[[ Extracted entries, beginning ]]

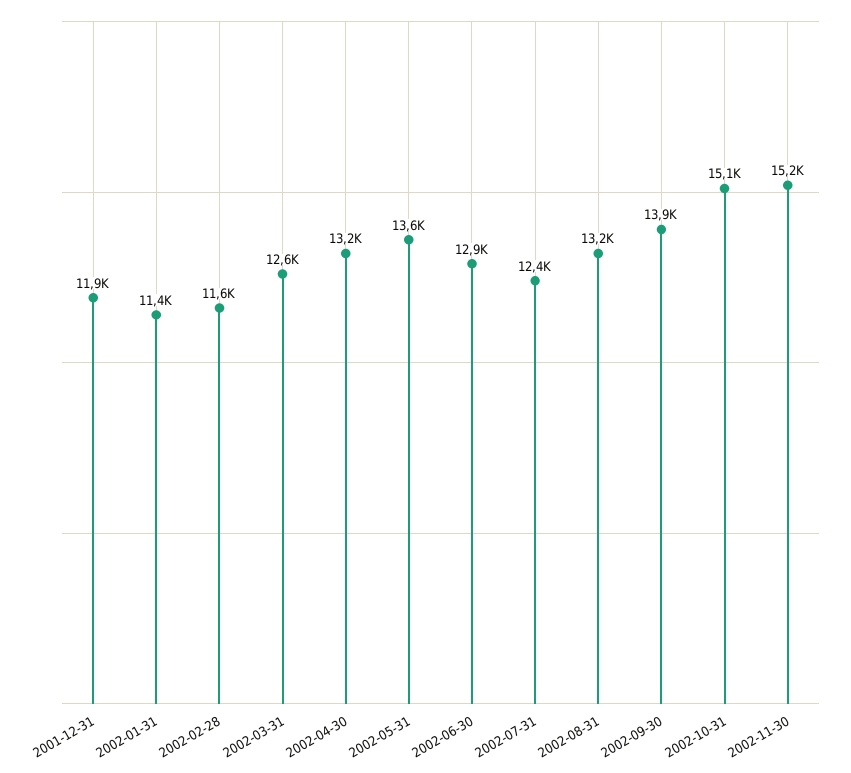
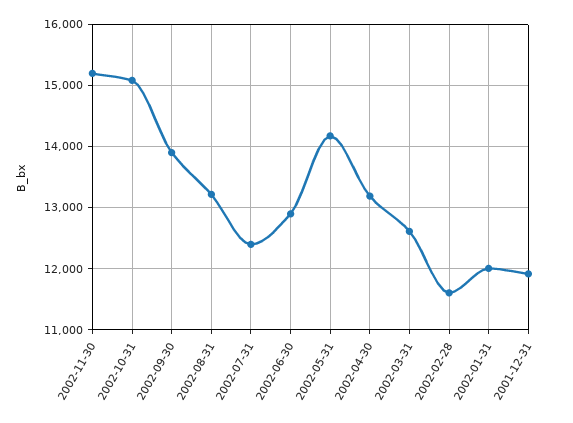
  {
    "2001-12-31": 11900,
-   "2002-01-31": 11400,
+   "2002-01-31": 12000,
    "2002-02-28": 11600,
    "2002-03-31": 12600,
    "2002-04-30": 13200,
-   "2002-05-31": 13600,
+   "2002-05-31": 14200,
    "2002-06-30": 12900,
    "2002-07-31": 12400,
    "2002-08-31": 13200,
    "2002-09-30": 13900,
    "2002-10-31": 15100,
    "2002-11-30": 15200
  }

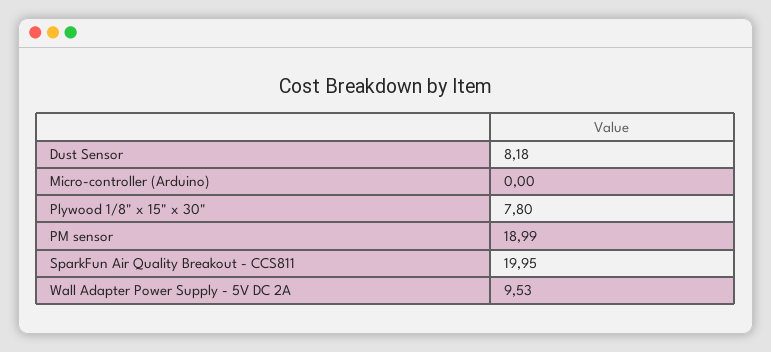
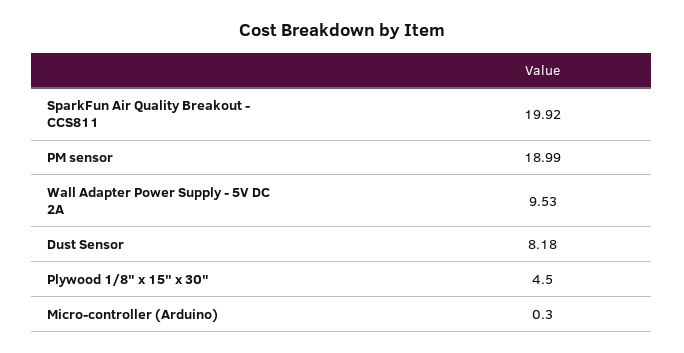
  {
    "Dust Sensor": 8.18,
-   "Micro-controller (Arduino)": 0,
+   "Micro-controller (Arduino)": 0.3,
-   "Plywood 1/8\" x 15\" x 30\"": 7.8,
+   "Plywood 1/8\" x 15\" x 30\"": 4.5,
    "PM sensor": 18.99,
-   "SparkFun Air Quality Breakout - CCS811": 19.95,
+   "SparkFun Air Quality Breakout - CCS811": 19.92,
    "Wall Adapter Power Supply - 5V DC 2A": 9.53
  }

[[ Extracted entries, end ]]

> **What the task requires**: Verbatim output of every entry above is required, though pictures are to be left out.

> **Solution**:
  {
    "2001-12-31": 11900,
-   "2002-01-31": 11400,
+   "2002-01-31": 12000,
    "2002-02-28": 11600,
    "2002-03-31": 12600,
    "2002-04-30": 13200,
-   "2002-05-31": 13600,
+   "2002-05-31": 14200,
    "2002-06-30": 12900,
    "2002-07-31": 12400,
    "2002-08-31": 13200,
    "2002-09-30": 13900,
    "2002-10-31": 15100,
    "2002-11-30": 15200
  }

  {
    "Dust Sensor": 8.18,
-   "Micro-controller (Arduino)": 0,
+   "Micro-controller (Arduino)": 0.3,
-   "Plywood 1/8\" x 15\" x 30\"": 7.8,
+   "Plywood 1/8\" x 15\" x 30\"": 4.5,
    "PM sensor": 18.99,
-   "SparkFun Air Quality Breakout - CCS811": 19.95,
+   "SparkFun Air Quality Breakout - CCS811": 19.92,
    "Wall Adapter Power Supply - 5V DC 2A": 9.53
  }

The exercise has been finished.